The one thing that saved me was treating Friday and Saturday as sacred rest days. No coding. No Slack. No thinking about tasks — just a full mental reset. I’d immerse myself in books like The Laws of Human Nature by Robert Greene and Thinking, Fast and Slow by Daniel Kahneman, and I even tried to stay off LinkedIn (watching people claim they “trained ChatGPT to fly to Mars” is unnecessary stress).
Still, the grind caught up with me. I burned out for about a week — the fatigue, the brain fog, the lack of motivation. But that week had two off-days built in, so I bounced back faster than expected. That taught me that rest isn’t optional — it’s a competitive advantage. My biggest advice to anyone attempting something like this: treat sleep and recovery as sacred. You can grind long hours for a while, but without proper rest, your body and mind will eventually hand you the bill.
Looking back, balancing Microsoft and Procore wasn’t just about time management — it was about mindset. Being intentional with every hour, and brave enough to step away when I needed to recharge.

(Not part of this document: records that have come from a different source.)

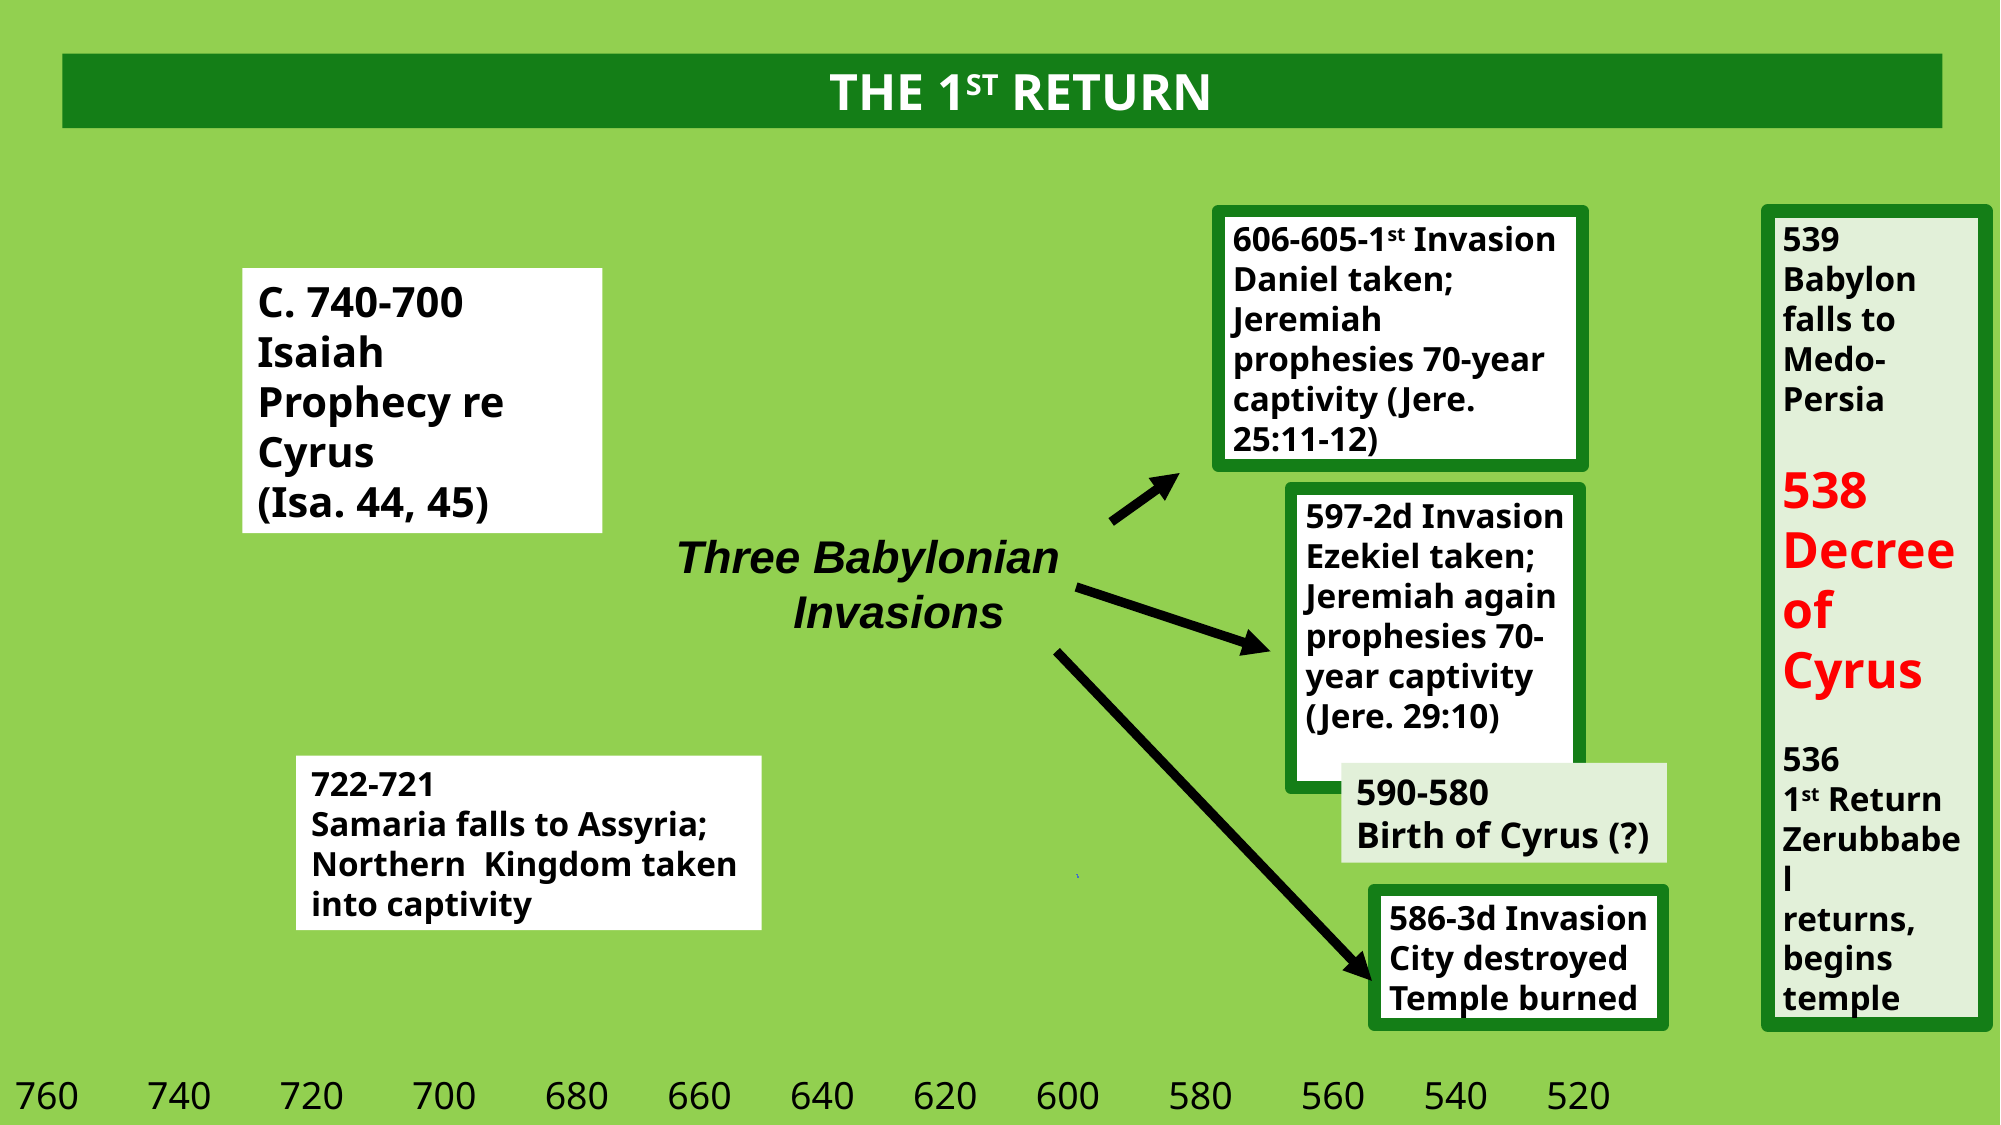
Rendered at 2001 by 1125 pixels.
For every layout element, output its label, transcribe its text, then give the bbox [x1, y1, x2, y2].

text_box C. 740-700 Isaiah Prophecy re Cyrus (Isa. 44, 45) [242, 268, 603, 534]
text_box 760 740 720 700 680 660 640 620 600 580 560 540 520 [0, 1064, 2000, 1125]
text_box 722-721 Samaria falls to Assyria; Northern Kingdom taken into captivity [296, 755, 762, 931]
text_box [1056, 651, 1372, 981]
text_box 597-2d Invasion Ezekiel taken; Jeremiah again prophesies 70- year captivity (Jere. 29:10) [1290, 488, 1580, 762]
text_box THE 1ST RETURN [62, 53, 1943, 129]
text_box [1111, 473, 1180, 522]
text_box 606-605-1st Invasion Daniel taken; Jeremiah prophesies 70-year captivity (Jere. 25:11-12) [1218, 211, 1583, 466]
text_box 590-580 Birth of Cyrus (?) [1372, 762, 1667, 863]
text_box 539 Babylon falls to Medo-Persia 538 Decree of Cyrus 536 1st Return Zerubbabel returns, begins temple [1767, 211, 1986, 1025]
text_box Three Babylonian Invasions [660, 520, 1138, 646]
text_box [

6. Gratitude & Horizons Ahead
None of this would have been possible without the people who believed in me. First, thank you to the HR teams at both Microsoft and Procore for approving what most would have called impossible — letting me pursue two internships at the same time.
A huge thank you to my managers at both companies. Their encouragement gave me the confidence to keep pushing even when the workload was overwhelming. Having leaders who cared made all the difference. And to my mentors throughout both internships — from debugging help to career advice, you were there every step of the way. Your patience and wisdom will stick with me for years.
My internship at Procore is still ongoing, and I’m excited to now focus on one role at a time. I’m also preparing for my next ultralearning journey — building skills, exploring ideas, and one day creating something truly valuable.
Thank you so much for reading my story. If there’s one thing I hope you take away, it’s that you’re capable of far more than you think. With the right support, a willingness to learn, and a bit of stubbornness, even the “crazy” paths are possible.